● **TEXTAUSZUG**
┌──
Eitensheim
Ein toter Priester im Beichtstuhl

Nach erstem Krimi "Kreuz und Chrom" sitzt Eitensheimer Autor Ralf Schmidt schon an drittem Werk

19.12.2018 | Stand 23.09.2023, 5:27 Uhr
Treue Begleiter bei der Verwirklichung seiner Bücher hat Ralf Schmidt in seiner Frau Annette und dem anderthalbjährigen Rüden Bobby. Auf dem Tisch liegt Schmidts erstes Werk "Kreuz und Chrom". −Foto: Stephan

Eitensheim (DK) Mit "Kreuz und Chrom" hat der Eitensheimer Autor Ralf Schmidt im September einen Kriminalroman veröffentlicht, der ein brisantes Thema behandelt: die Missbrauchsfälle in der katholischen Kirche. Die Schriftsteller-Karriere des 50-Jährigen begann allerdings mit einem Schulaufsatz über das Weltall.
└──
● **AUFGABE 1**
Schreiben Sie den Textauszug beginnend mit „Eitensheim (DK) Mit“ und endend mit „über das Weltall.“ noch einmal ab. Ersetzen Sie dabei „Kriminalroman“ durch „Roman“.
● **AUFGABE 2**
Fassen Sie den Textauszug in zwei Sätzen zusammen.

● **VORLIEGENDE DATEN**
┌──
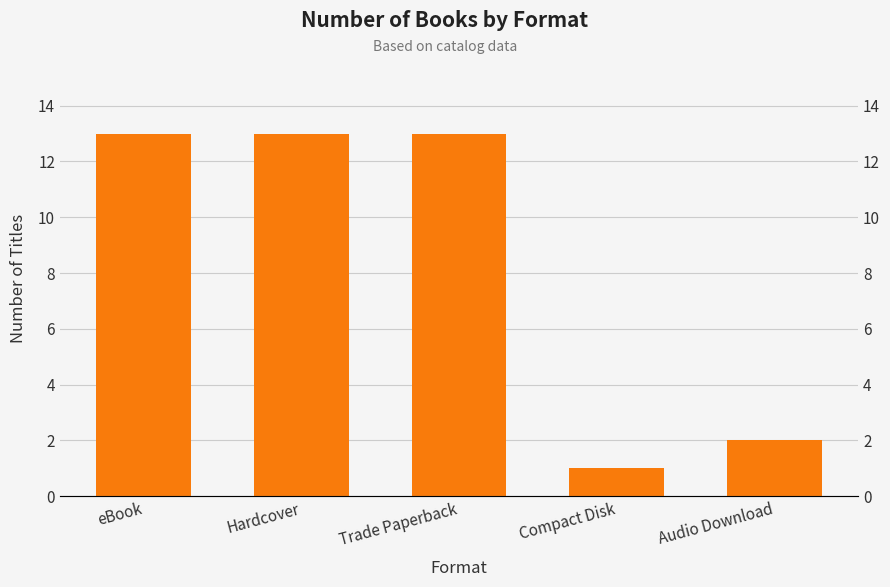

Reading left to right, extract all data points from this chart.

eBook=13	Hardcover=13	Trade Paperback=13	Compact Disk=1	Audio Download=2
└──
● **LÖSUNG 1**
Eitensheim (DK) Mit "Kreuz und Chrom" hat der Eitensheimer Autor Ralf Schmidt im September einen Roman veröffentlicht, der ein brisantes Thema behandelt: die Missbrauchsfälle in der katholischen Kirche. Die Schriftsteller-Karriere des 50-Jährigen begann allerdings mit einem Schulaufsatz über das Weltall.

● **LÖSUNG 2**
Der Eitensheimer Autor Ralf Schmidt hat im September den Kriminalroman „Kreuz und Chrom“ über die Missbrauchsfälle in der katholischen Kirche veröffentlicht und sitzt bereits an seinem dritten Werk. Seine Schriftsteller-Karriere begann mit einem Schulaufsatz über das Weltall, und bei der Verwirklichung seiner Bücher begleiten ihn seine Frau Annette und der Rüde Bobby.